OVIC@NIPS description

THIS IS AN EXTERNAL DOC, ANY PARTNER CAN ACCESS

v2:11/09/2018

ovic@google.com

Description

Continuing the success of LPIRC at CVPR 2018, OVIC is hosting a winter installment with more categories and tasks. We are targeting NIPS2018 to announce the winners for three categories below:

  1. Real-time image classification. This is the original OVIC task where we focus on Imagenet classification models operating at 30 ms / image.
  2. (new) Interactive image classification. Similar to the category above but the latency budget is extended  to 100 ms / image.
  3. (new) Interactive object detection. The newly introduced category focuses on COCO detection models at 100 ms / image.

A participant / team can submit to and win prizes in multiple categories. The submissions will be a single model in TensorflowLite format.

(new) A participant is also encouraged to contribute to the TensorflowLite codebase to support / expedite their models. Final scores will be computed using a stable build after submission closes[1].

Image Classification Challenges

Category 1) and 2) are based on ImageNet classification. Training data are available at the ILSVRC 2012 website. Participants are encouraged to check out this tutorial for training quantized Mobilenet models.

Submission

The models must expect input tensors with dimensions [1 x input_height x input_width x 3], where the first dimension is batch size and the last dimension is channel count, and input_height and input_width are the integer height and width expected by the model, each must be between 1 and 1000. The output must be a [1 x 1001] tensor encoding probabilities of the classes, with the first value corresponding to the “background” class. The list of the full labels is here.

The participants can convert their Tensorflow model into a submission-ready model using the following command:

bazel-bin/tensorflow/lite/toco/toco -- \ 

--input_file="${local_frozen}"  --output_file="${toco_file}" --input_format=TENSORFLOW_GRAPHDEF --output_format=TFLITE \ --inference_type="${inference_type}" \

--inference_input_type=QUANTIZED_UINT8 \ --input_shape="1,${input_height},${input_width},3" \

--input_array="${input_array}" \

--output_array="${output_array}" \

--mean_value="${mean_value}"  --std_value="${std_value}"

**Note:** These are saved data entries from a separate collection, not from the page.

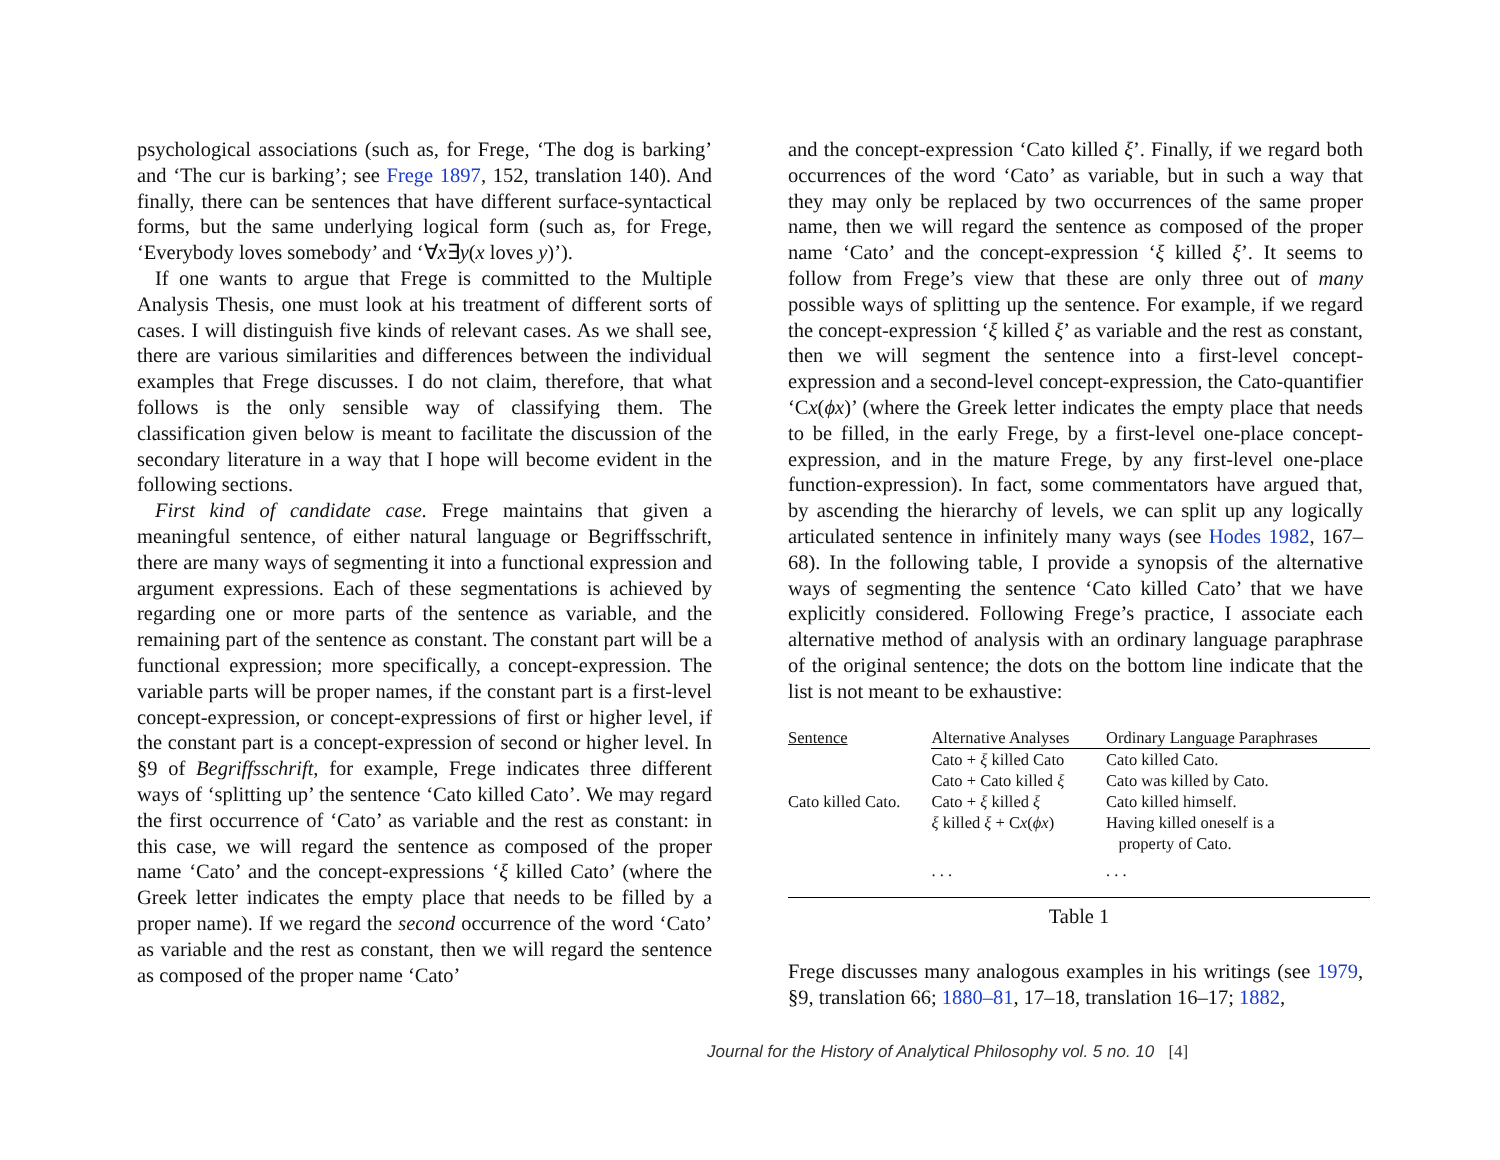psychological associations (such as, for Frege, ‘The dog is barking’ and ‘The cur is barking’; see Frege 1897, 152, translation 140). And finally, there can be sentences that have different surface-syntactical forms, but the same underlying logical form (such as, for Frege, ‘Everybody loves somebody’ and ‘∀x∃y(x loves y)’).
If one wants to argue that Frege is committed to the Multiple Analysis Thesis, one must look at his treatment of different sorts of cases. I will distinguish five kinds of relevant cases. As we shall see, there are various similarities and differences between the individual examples that Frege discusses. I do not claim, therefore, that what follows is the only sensible way of classifying them. The classification given below is meant to facilitate the discussion of the secondary literature in a way that I hope will become evident in the following sections.
First kind of candidate case. Frege maintains that given a meaningful sentence, of either natural language or Begriffsschrift, there are many ways of segmenting it into a functional expression and argument expressions. Each of these segmentations is achieved by regarding one or more parts of the sentence as variable, and the remaining part of the sentence as constant. The constant part will be a functional expression; more specifically, a concept-expression. The variable parts will be proper names, if the constant part is a first-level concept-expression, or concept-expressions of first or higher level, if the constant part is a concept-expression of second or higher level. In §9 of Begriffsschrift, for example, Frege indicates three different ways of ‘splitting up’ the sentence ‘Cato killed Cato’. We may regard the first occurrence of ‘Cato’ as variable and the rest as constant: in this case, we will regard the sentence as composed of the proper name ‘Cato’ and the concept-expressions ‘ξ killed Cato’ (where the Greek letter indicates the empty place that needs to be filled by a proper name). If we regard the second occurrence of the word ‘Cato’ as variable and the rest as constant, then we will regard the sentence as composed of the proper name ‘Cato’
and the concept-expression ‘Cato killed ξ’. Finally, if we regard both occurrences of the word ‘Cato’ as variable, but in such a way that they may only be replaced by two occurrences of the same proper name, then we will regard the sentence as composed of the proper name ‘Cato’ and the concept-expression ‘ξ killed ξ’. It seems to follow from Frege’s view that these are only three out of many possible ways of splitting up the sentence. For example, if we regard the concept-expression ‘ξ killed ξ’ as variable and the rest as constant, then we will segment the sentence into a first-level concept-expression and a second-level concept-expression, the Cato-quantifier ‘Cx(ϕx)’ (where the Greek letter indicates the empty place that needs to be filled, in the early Frege, by a first-level one-place concept-expression, and in the mature Frege, by any first-level one-place function-expression). In fact, some commentators have argued that, by ascending the hierarchy of levels, we can split up any logically articulated sentence in infinitely many ways (see Hodes 1982, 167–68). In the following table, I provide a synopsis of the alternative ways of segmenting the sentence ‘Cato killed Cato’ that we have explicitly considered. Following Frege’s practice, I associate each alternative method of analysis with an ordinary language paraphrase of the original sentence; the dots on the bottom line indicate that the list is not meant to be exhaustive:
| Sentence | Alternative Analyses | Ordinary Language Paraphrases |
| --- | --- | --- |
| | Cato + ξ killed Cato | Cato killed Cato. |
| | Cato + Cato killed ξ | Cato was killed by Cato. |
| Cato killed Cato. | Cato + ξ killed ξ | Cato killed himself. |
| | ξ killed ξ + C x ( ϕx ) | Having killed oneself is a property of Cato. |
| | . . . | . . . |
Table 1
Frege discusses many analogous examples in his writings (see 1979, §9, translation 66; 1880–81, 17–18, translation 16–17; 1882,
Journal for the History of Analytical Philosophy vol. 5 no. 10 [4]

where local_frozen is the frozen graph definition;

 inference_type is either FLOAT or QUANTIZED_UINT8;

 input_array and output_array are the names of the input and output in the tensorflow graph; and mean_value and std_value are the mean and standard deviation of the input image.

Note that:

The input type is always QUANTIZED_UINT8, and specifically, RGB images with pixel values between 0 and 255. This requirement implies that for floating point models, a Dequantize op will be automatically inserted at the beginning of the graph to convert UINT8 inputs to floating-point by subtracting mean_value and dividing by std_value.

Evaluation

Submissions are evaluated based on classification accuracy / time while focusing on the real-time regime (defined below) running on Google’s Pixel 2 phone.

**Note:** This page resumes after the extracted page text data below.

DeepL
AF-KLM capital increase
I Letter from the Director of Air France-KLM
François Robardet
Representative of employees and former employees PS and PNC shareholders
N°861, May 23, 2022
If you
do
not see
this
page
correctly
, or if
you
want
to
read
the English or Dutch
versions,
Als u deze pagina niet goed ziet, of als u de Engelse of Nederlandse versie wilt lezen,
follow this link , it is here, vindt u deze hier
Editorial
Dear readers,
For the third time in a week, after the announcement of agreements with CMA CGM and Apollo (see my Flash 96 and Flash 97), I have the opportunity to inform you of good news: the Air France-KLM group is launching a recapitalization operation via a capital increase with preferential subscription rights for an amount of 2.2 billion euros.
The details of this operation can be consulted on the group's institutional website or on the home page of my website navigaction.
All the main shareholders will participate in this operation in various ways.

  1. Each submission is evaluated using a single thread with a batch-size of 1 on a single big core of the Pixel 2 phone.
  2. Each submission will be evaluated on both the ImageNet validation set and a hold out test set freshly collected for the competition.
  3. (new) A submission will be mapped to one of two latency buckets: 24-36ms (inclusive) for the real-time category, and  80-120ms (inclusive) for the interactive category. The test metric is the accuracy improvement over the empirical Pareto frontier, established by the state-of-the-art models established by the Mobilenet family (including quantized Mobilenet V2) and submissions from the previous OVIC competition.
    Specifically, a formula
    a(t) = k log(t) + a0
    will be fitted to models on the Pareto frontier to correlate model accuracy a(t) with latency t. The test metric M of a model with latency T and accuracy A is:
    M(A, T) = A - a(T)
    For models that do not fit into these two buckets:  if T < 24ms, M(A, T) = M(A, 24ms); if 36ms < T < 80ms, M(A, T) = M(A, 80ms); If T > 120ms, the submission is invalid.

Figure above illustrates Pareto frontiers estimated from baseline models (shown as dots) in the two latency buckets, and how the test metric is computed for a submission (star) as the offset from the estimated frontier. Illustration only, no real data point used.

  1. (new) The participant only needs to submit the model once and it will automatically assign the right category based on its latency.
  2. The LPIRC site has a leaderboard that shows the test metric on ImageNet validation set. The winners will be determined on their accuracy on a hold out test set. Note that discrepancies are expected between these two accuracy scores.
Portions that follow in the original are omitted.